The US central bank had implemented its first hike in almost a decade in December last year, signaling the start of a rate-tightening cycle.
“Precious metals are surging across the board, with silver and now platinum looking particularly bullish,” City Index analyst Fawad Razaqzada said.
“The pressure has been building for precious metals like silver to explode higher in recent months. The significantly weaker dollar has helped to underpin several buck-denominated commodities of late. The US currency has depreciated because of receding expectations about the pace of interest rate rises,” Razaqzada added.
A struggling greenback makes dollar-denominated commodities cheaper for buyers who are using stronger currencies.
That tends to stimulate demand and send prices higher.
Gold rose on Thursday to a five-week high at US$1,270.47 per ounce, helping to push sister metal silver to an 11-month peak at US$17.69.
Platinum and palladium scaled their way to multi-month heights.
Razaqzada added that “extremely loose central bank policy across the globe has boosted the appeal of precious metals since they are all non-interest-bearing assets.”
The European Central Bank on Thursday opted to maintain its loose monetary policy, but pledged more easing to stimulate growth if needed.
At the same time, fading Chinese demand concerns have also been “helpful” for silver prices, Razaqzada said.
“Chinese demand fears have receded in recent times owing to an improvement in data there,” he said. “This has been especially helpful for silver, which, as well as being a precious metal, has many industrial uses.”
By Friday on the London Bullion Market, the price of gold rose to US$1,243.25 an ounce, from US$1,227.10 a week earlier.
Silver advanced to US$17.19 an ounce from US$16.17.
On the London Platinum and Palladium Market, platinum increased to US$1,028 an ounce from US$986.
Palladium grew to US$611 an ounce from US$568.
BASE METALS: The prices of industrial metals forged higher this week, aided by Chinese demand hopes, rebounding oil and the weakening dollar.
Aluminium on Friday surged to a seven-month high at US$1,655 per tonne — not seen since September last year.
Nickel soared to five-month peak at US$9,585 per tonne, and zinc hit US$1,958 per tonne — scoring its best level in eight months.
Copper, lead and tin had rallied on Thursday to one-month pinnacles.
“China is turning the corner and ... economic data supports that,” said William Adams, head of commodity research at metals research group Fastmarkets.

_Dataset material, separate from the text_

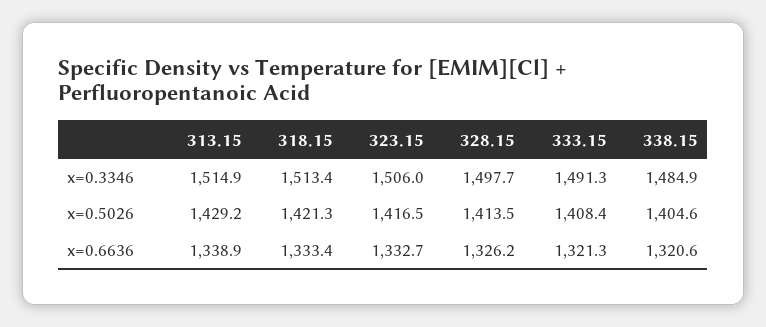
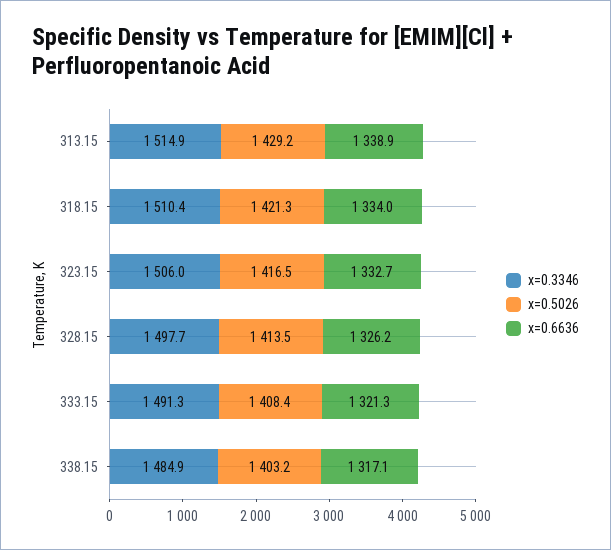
x=0.3346, 318.15: 1513.4 -> 1510.4
x=0.5026, 338.15: 1404.6 -> 1403.2
x=0.6636, 318.15: 1333.4 -> 1334
x=0.6636, 338.15: 1320.6 -> 1317.1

Sentiment brightened as a string of upbeat data from China and rising oil prices fueled hopes for the global economy and commodity demand.
China’s economy grew 1.1 percent in the first quarter of this year compared with the previous three months. However, that marked a slowdown from 1.5 percent expansion in the last quarter of last year.
Adams added that metals demand could also be powered higher by restocking.
“The big question is whether consumers then come in to restock — and whether equity and bond markets start to correct as well,” he said. “A restocking cycle in the commodity markets can be a very powerful phenomenon.”
On the London Metal Exchange, copper for delivery in three months rose to US$5,050 a tonne from US$4,806.50 a week earlier.
Three-month aluminum increased to US$1,655 a tonne from US$1,550.50.
Three-month lead advanced to US$1,794 a tonne from US$1,726.
Three-month tin climbed to US$17,365 a tonne from US$17,222.
Three-month nickel gained to US$9,265 a tonne from US$8,935.
Three-month zinc increased to US$1,931 a tonne from US$1,876.50.